22 July, 2009

Faith feels good...

So I will continue to be faithful. New house, new car, new streams of income, new levels of accuracy in living. On the mark! No sin....BULLSEYE!!!

Yeah...I love the precision of living truthfully from my heart. I love the feeling of being calm and effective in the world.

I love hearing my mind trying to figure out how a and b are going to happen. I love seeing them happen... despite the questions.

I love knowing that you were sent here for a short but nice season. :) Thank you for everything!

I love knowing that when you tell me I cant, that means that YOU cant. I, my dear, MOST DEFINATELY WILL! Just watch. Not proving anything to you. Just letting myself spread out a bit. Own this space that I'm in. Reaching for the proverbial stars and finding myself on the outer edges of this universe. Cuz honestly...I'm much too much to be contained...by your words, assumptions and perceptions of me. I am like my father. I am that I am too! And you are the same! Lets own it together. Lets not fight about it anymore, K?
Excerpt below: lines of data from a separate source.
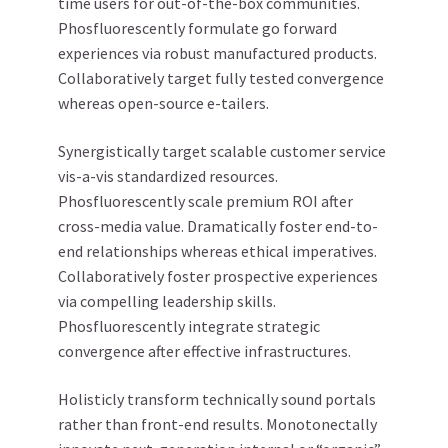
time users for out-of-the-box communities.
Phosfluorescently formulate go forward
experiences via robust manufactured products.
Collaboratively target fully tested convergence
whereas open-source e-tailers.
Synergistically target scalable customer service
vis-a-vis standardized resources.
Phosfluorescently scale premium ROI after
cross-media value. Dramatically foster end-to-
end relationships whereas ethical imperatives.
Collaboratively foster prospective experiences
via compelling leadership skills.
Phosfluorescently integrate strategic
convergence after effective infrastructures.
Holisticly transform technically sound portals
rather than front-end results. Monotonectally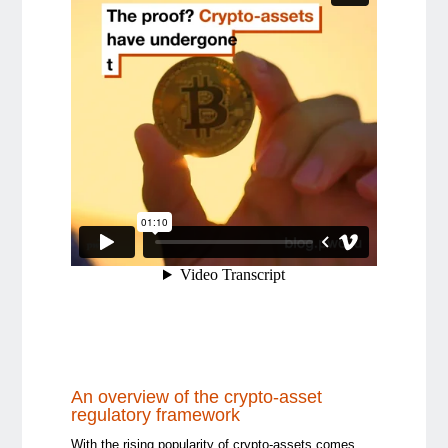
An overview of the crypto-asset
regulatory framework
With the rising popularity of crypto-assets comes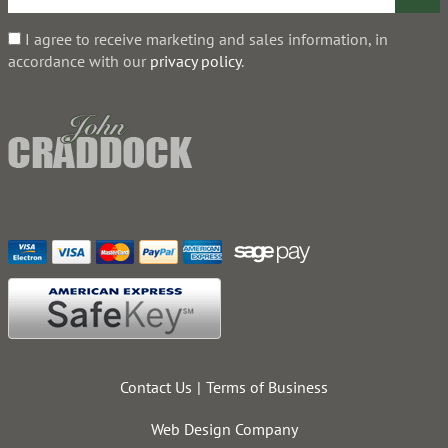
I agree to receive marketing and sales information, in
accordance with our
privacy policy
.
Contact Us
Terms of Business
Web Design Company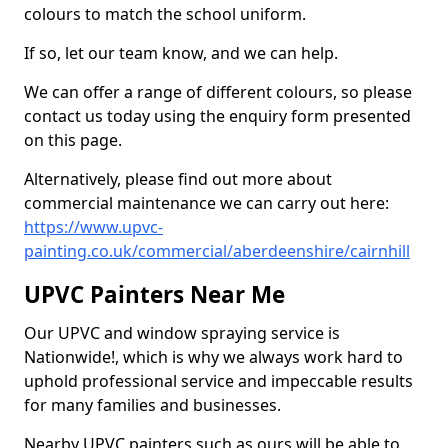
colours to match the school uniform.
If so, let our team know, and we can help.
We can offer a range of different colours, so please
contact us today using the enquiry form presented
on this page.
Alternatively, please find out more about
commercial maintenance we can carry out here:
https://www.upvc-
painting.co.uk/commercial/aberdeenshire/cairnhill
UPVC Painters Near Me
Our UPVC and window spraying service is
Nationwide!, which is why we always work hard to
uphold professional service and impeccable results
for many families and businesses.
Nearby UPVC painters such as ours will be able to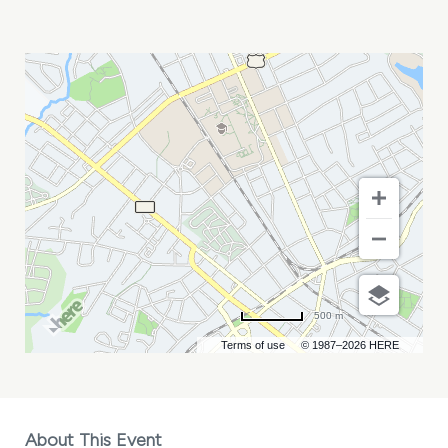
MARC
HOFFMAN
MY
CALENDAR
500 m
Terms of use
© 1987–2026 HERE
About This Event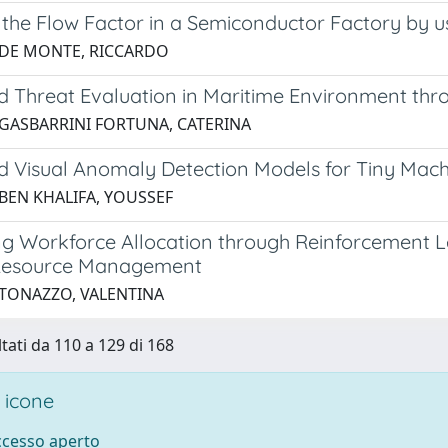
 the Flow Factor in a Semiconductor Factory by 
 DE MONTE, RICCARDO
d Threat Evaluation in Maritime Environment th
 GASBARRINI FORTUNA, CATERINA
d Visual Anomaly Detection Models for Tiny Mach
 BEN KHALIFA, YOUSSEF
ng Workforce Allocation through Reinforcement 
esource Management
 TONAZZO, VALENTINA
ltati da 110 a 129 di 168
 icone
accesso aperto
I love knowing that the picture in my mind, is being created RIGHT AT THIS VERY MOMENT!! I can SEE and FEEL it coming into my existence. I see and feel it!!! Amen! Coming back to live feels so good. {Damn! How long was I out? }

The dead pieces are falling away. Being healed by His radiant light. I feel worthy of the blessing. I asked for it. I called it forth...and now...I ACCEPT!

Be thankful for this moment, for this moment is your life! I love that! Yes!